**DATA PROVIDED**.
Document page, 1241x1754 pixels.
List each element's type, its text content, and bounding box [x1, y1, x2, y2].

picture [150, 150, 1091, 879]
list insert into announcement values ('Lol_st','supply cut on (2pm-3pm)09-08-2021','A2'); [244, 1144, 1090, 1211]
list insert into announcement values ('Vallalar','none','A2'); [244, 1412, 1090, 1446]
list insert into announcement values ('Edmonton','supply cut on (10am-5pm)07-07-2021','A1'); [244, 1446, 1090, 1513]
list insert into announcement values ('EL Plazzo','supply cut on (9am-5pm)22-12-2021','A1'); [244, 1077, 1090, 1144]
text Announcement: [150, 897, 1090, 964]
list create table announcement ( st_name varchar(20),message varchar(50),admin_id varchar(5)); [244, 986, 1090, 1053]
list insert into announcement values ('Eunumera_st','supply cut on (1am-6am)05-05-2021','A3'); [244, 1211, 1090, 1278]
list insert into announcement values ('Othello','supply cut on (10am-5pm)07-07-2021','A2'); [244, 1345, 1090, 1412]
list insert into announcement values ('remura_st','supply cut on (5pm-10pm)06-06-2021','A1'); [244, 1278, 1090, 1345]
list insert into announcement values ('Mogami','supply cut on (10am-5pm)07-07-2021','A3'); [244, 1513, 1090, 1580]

**INSTRUCTIONS FOR THE TASK**. From the first line to the last, transcribe the listing exactly.

**WRITTEN SOLUTION**.
Document page, 1241x1754 pixels.
List each element's type, its text content, and bounding box [x1, y1, x2, y2].

picture [150, 150, 1091, 879]
list insert into announcement values ('Lol_st','supply cut on (2pm-3pm)09-08-2021','A2'); [244, 1144, 1090, 1211]
list insert into announcement values ('Vallalar','none','A2'); [244, 1412, 1090, 1446]
list insert into announcement values ('Edmonton','supply cut on (10am-5pm)07-07-2021','A1'); [244, 1446, 1090, 1513]
list insert into announcement values ('EL Plazzo','supply cut on (9am-5pm)22-12-2021','A1'); [244, 1077, 1090, 1144]
text Announcement: [150, 897, 1090, 964]
list create table announcement ( st_name varchar(20),message varchar(50),admin_id varchar(5)); [244, 986, 1090, 1053]
list insert into announcement values ('Eunumera_st','supply cut on (1am-6am)05-05-2021','A3'); [244, 1211, 1090, 1278]
list insert into announcement values ('Othello','supply cut on (10am-5pm)07-07-2021','A2'); [244, 1345, 1090, 1412]
list insert into announcement values ('remura_st','supply cut on (5pm-10pm)06-06-2021','A1'); [244, 1278, 1090, 1345]
list insert into announcement values ('Mogami','supply cut on (10am-5pm)07-07-2021','A3'); [244, 1513, 1090, 1580]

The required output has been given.